» **Yapılacak iş**: Fatih Sultan Mehmet'in gayretini anlatan makaleye göre gemiler Edirne'den Haliç'e hangi hayvanlarla getirildi?

**** Makale

Fatih Sultan Mehmet’in Gayreti

Fatih, Allahın yardımı ile, bu halkla ben İstanbul’u fethederim diyerek, Orduyu hümayun’u İstanbul’un fethi için hazırlamaya başlıyor ve hazırlıyor.  İstanbul’un surlarını kırabilecek güçte topu kendi icat ediyor. Ve gemiler yapıp Edirne’den Halice kadar öküz ve mandalarla getiriyor. Kendisi de Ordu-i Hümayunla yarı gecede Surların kapısına geliyor. O esnada askerine: Yatıp biraz istirahat etmelerini emrediyor. Sabaha karşı, Ateş et emri için de, yanağını sağ avucuna koyup sünnete uygun yatanları kaldırıp, ilk olarak onlarla harekete başlıyor ve bildiğiniz gibi Düşman Ulubatlı Hasanın bir elini koparıyor, Ulubatlı öteki eli ile “Lailahe illallah Muhammedürresülullah” yazılı Hilafetin bayrağını Surlara dikiyor. Nihayet İstanbul fethediliyor.

********
**** Verilen bilgiler

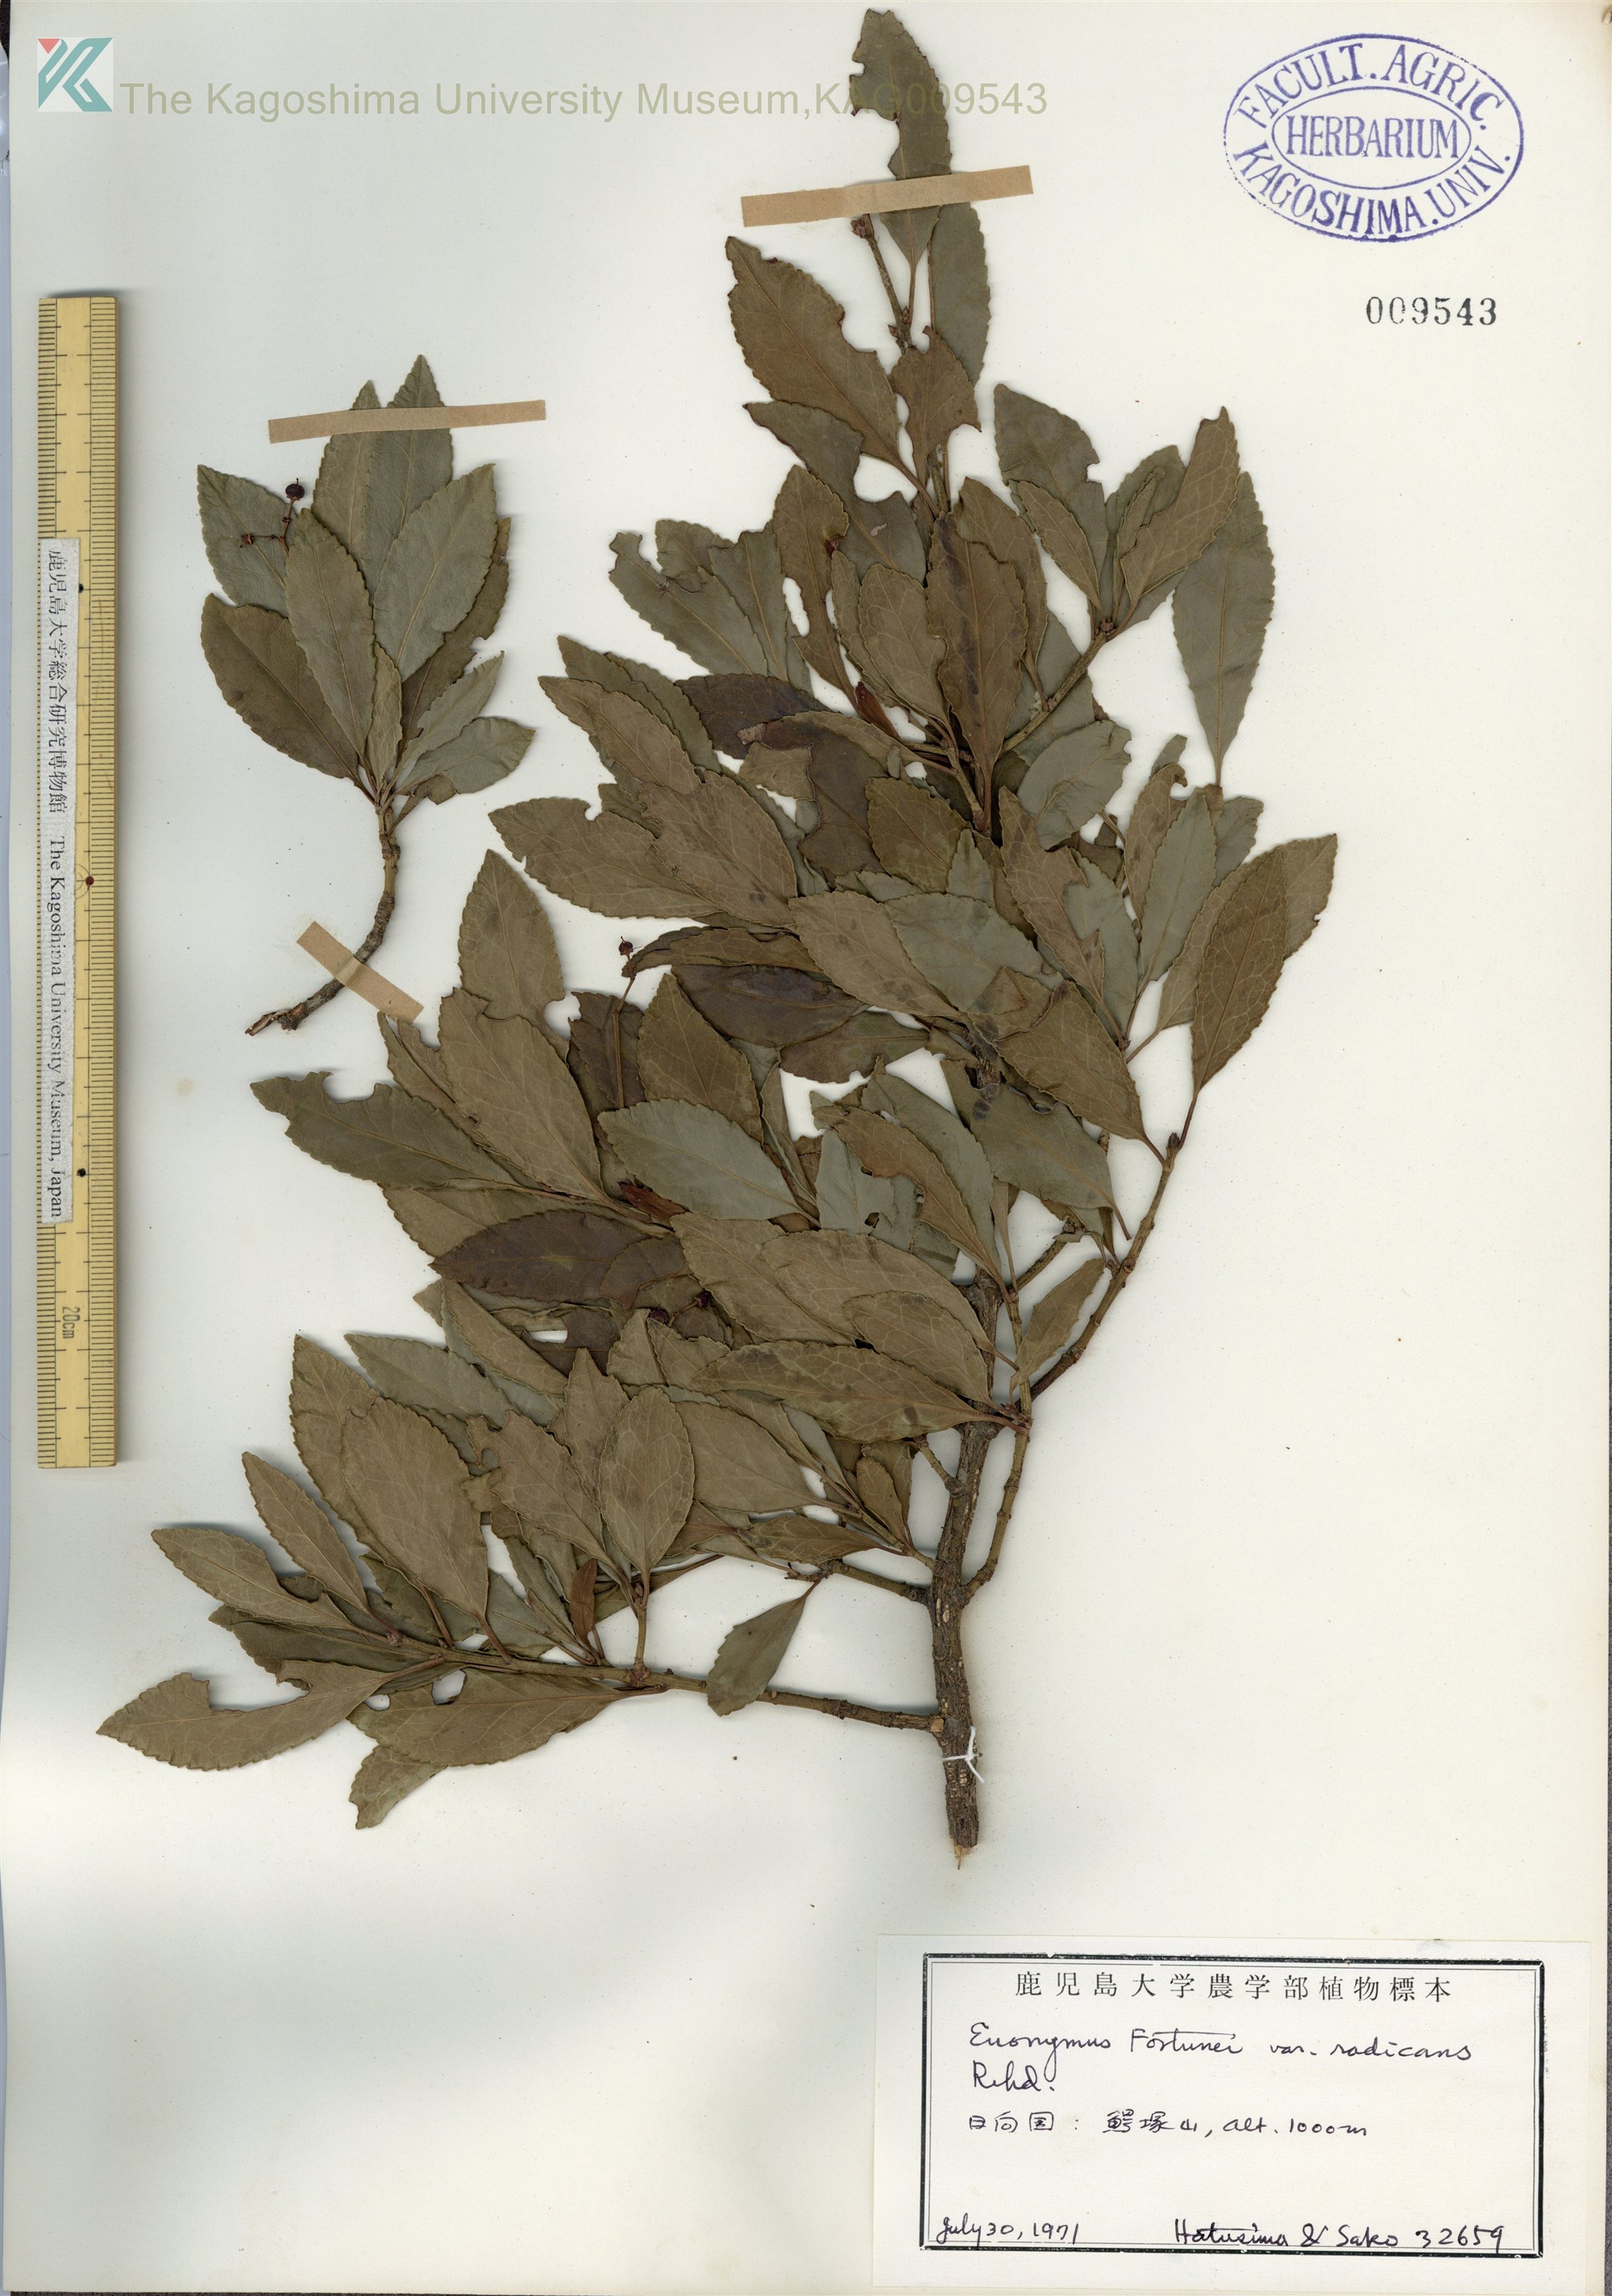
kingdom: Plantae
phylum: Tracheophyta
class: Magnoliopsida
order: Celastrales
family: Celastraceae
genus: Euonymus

********
**** Verilen bilgiler

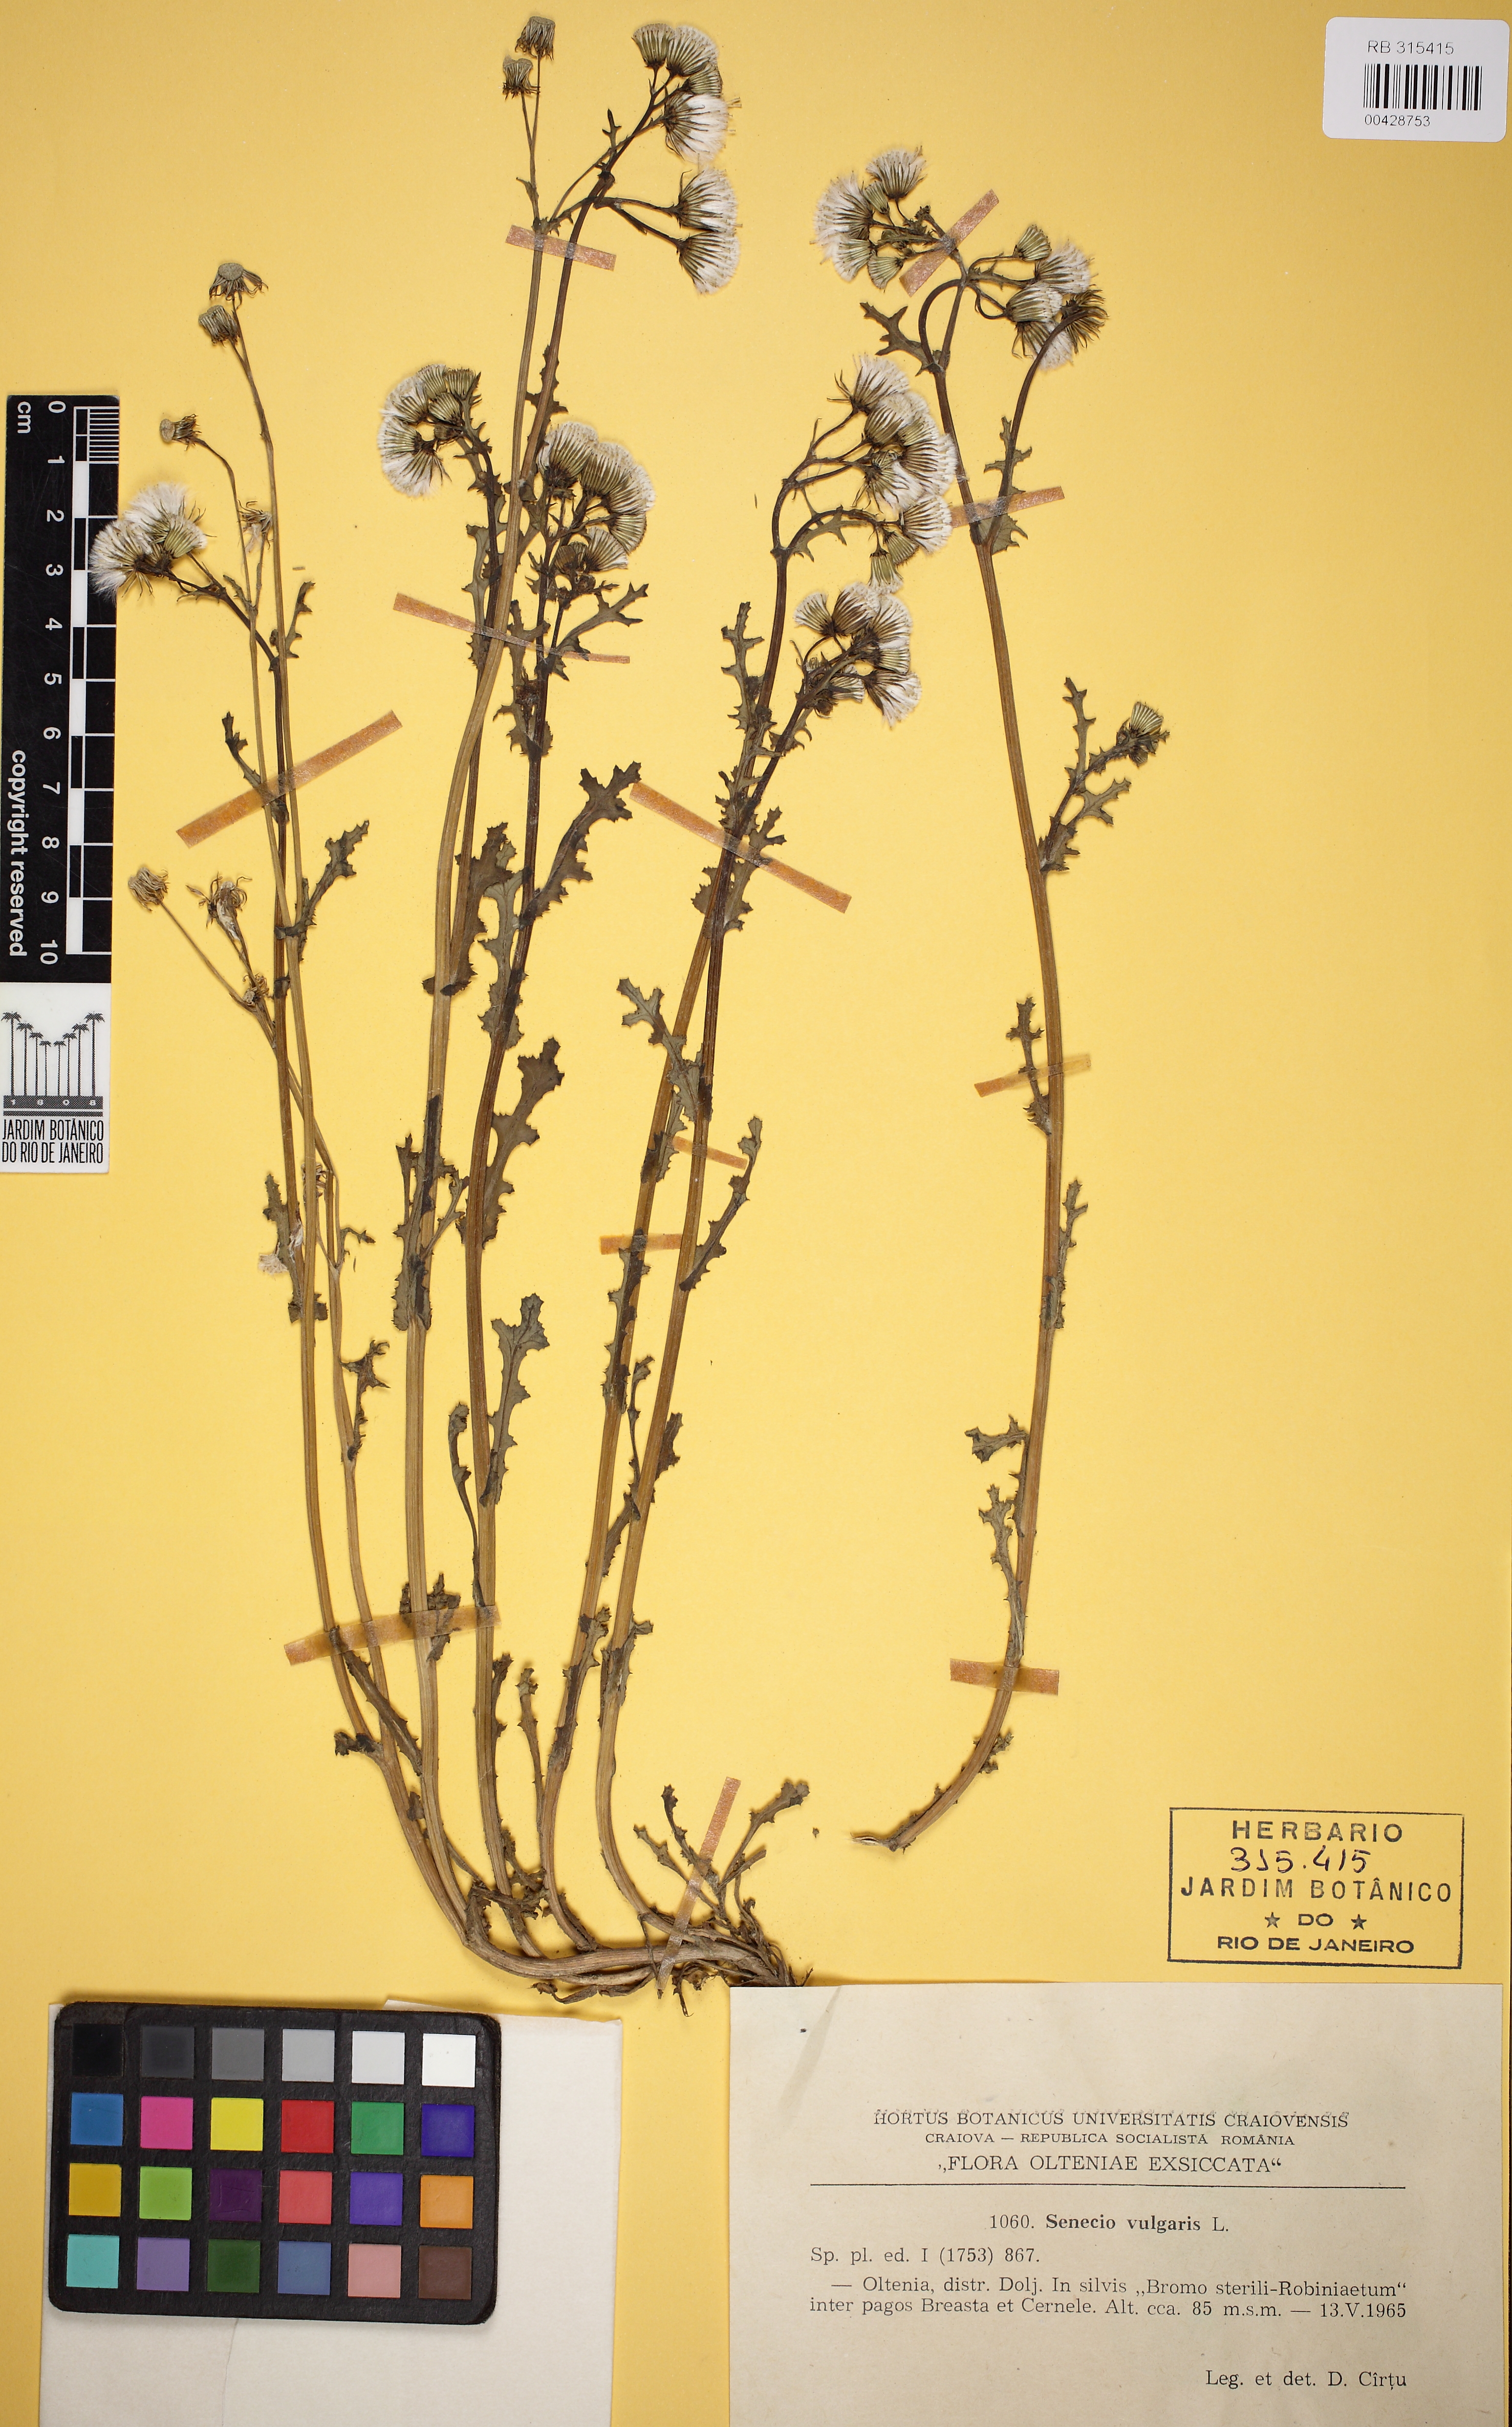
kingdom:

********

» **Görevin çözümü**: Öküz ve mandalarla.